Yeah. Kent , we're attempting to raise approximately $5 million. Oxbridge Re will off that, those tokens, the moneys that come in, Oxbridge Re will issue tokens. Oxbridge Re will take a small management fee off the top. Then in every successful year, we will share in the profitability of the contracts. The way we're encouraging investors to be part of our story over here is we are saying the investor will get the first 20% of return, and then they will share the remaining return with us on an 80/20 basis. It's highly accretive for, to somebody to invest.
What is the cost incurred to Oxbridge on that?
We're kinda doing a lot of this in-house. The costs, we've been able to develop this entire platform on an extremely low budget at this point because we're doing all of this, majority of it is done in-house. Of course, we have some attorney fees and audit fees and so on. Those have not been significant.

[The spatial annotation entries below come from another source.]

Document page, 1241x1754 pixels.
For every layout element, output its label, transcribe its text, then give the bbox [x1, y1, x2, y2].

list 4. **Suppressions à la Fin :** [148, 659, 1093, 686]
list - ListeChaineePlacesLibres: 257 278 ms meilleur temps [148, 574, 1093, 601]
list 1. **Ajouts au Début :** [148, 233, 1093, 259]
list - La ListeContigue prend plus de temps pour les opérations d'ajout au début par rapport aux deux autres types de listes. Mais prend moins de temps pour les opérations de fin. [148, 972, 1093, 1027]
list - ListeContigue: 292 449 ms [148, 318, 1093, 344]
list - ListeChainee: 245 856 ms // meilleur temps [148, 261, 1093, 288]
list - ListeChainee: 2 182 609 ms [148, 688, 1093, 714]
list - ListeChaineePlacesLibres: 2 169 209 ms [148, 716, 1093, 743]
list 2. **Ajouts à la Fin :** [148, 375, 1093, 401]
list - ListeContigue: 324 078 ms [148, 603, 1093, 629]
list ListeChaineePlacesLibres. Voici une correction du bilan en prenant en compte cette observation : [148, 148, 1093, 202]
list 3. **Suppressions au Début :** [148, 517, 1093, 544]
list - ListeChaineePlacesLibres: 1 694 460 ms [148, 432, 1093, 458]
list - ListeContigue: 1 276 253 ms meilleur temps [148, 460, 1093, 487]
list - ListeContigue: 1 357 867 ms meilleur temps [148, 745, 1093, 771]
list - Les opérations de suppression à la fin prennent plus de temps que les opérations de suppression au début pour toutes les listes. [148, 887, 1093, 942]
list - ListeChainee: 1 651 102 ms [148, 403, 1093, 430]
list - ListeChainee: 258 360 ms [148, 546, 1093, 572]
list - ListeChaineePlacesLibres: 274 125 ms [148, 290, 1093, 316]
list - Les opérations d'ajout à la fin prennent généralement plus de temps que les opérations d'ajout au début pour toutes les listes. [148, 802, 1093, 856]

Cool. It's, seems like the company is really starting to move forward, and you have two very, you know, I think, neat things that are unfolding the last, you know, 60, 90 days, 30, 90 days. Look forward to see how things unfold.
Yes. We're very excited about this. Thank you, Ken.
Ladies and gentlemen, as a reminder, if you would like to ask a question, please press star one on your telephone keypad. Ladies and gentlemen, there are no further questions at this time. I now would like to turn the call back to Mr. Madhu for closing remarks.
Thank you for joining us on today's call. Before we wrap up, I want to thank our employees, business partners, and investors for their continued support. I especially want to express our gratitude to the Oxbridge Re team, who continue to leverage their significant experience to manage and build our business during these challenging times. We look forward to updating you on our next call. If you have any further questions, please contact us anytime. Thank you again for your time and attention today, and your interest in Oxbridge Re. Operator?
Thank you, sir. This concludes today's conference. You may now disconnect your lines at this time. Thank you for your participation.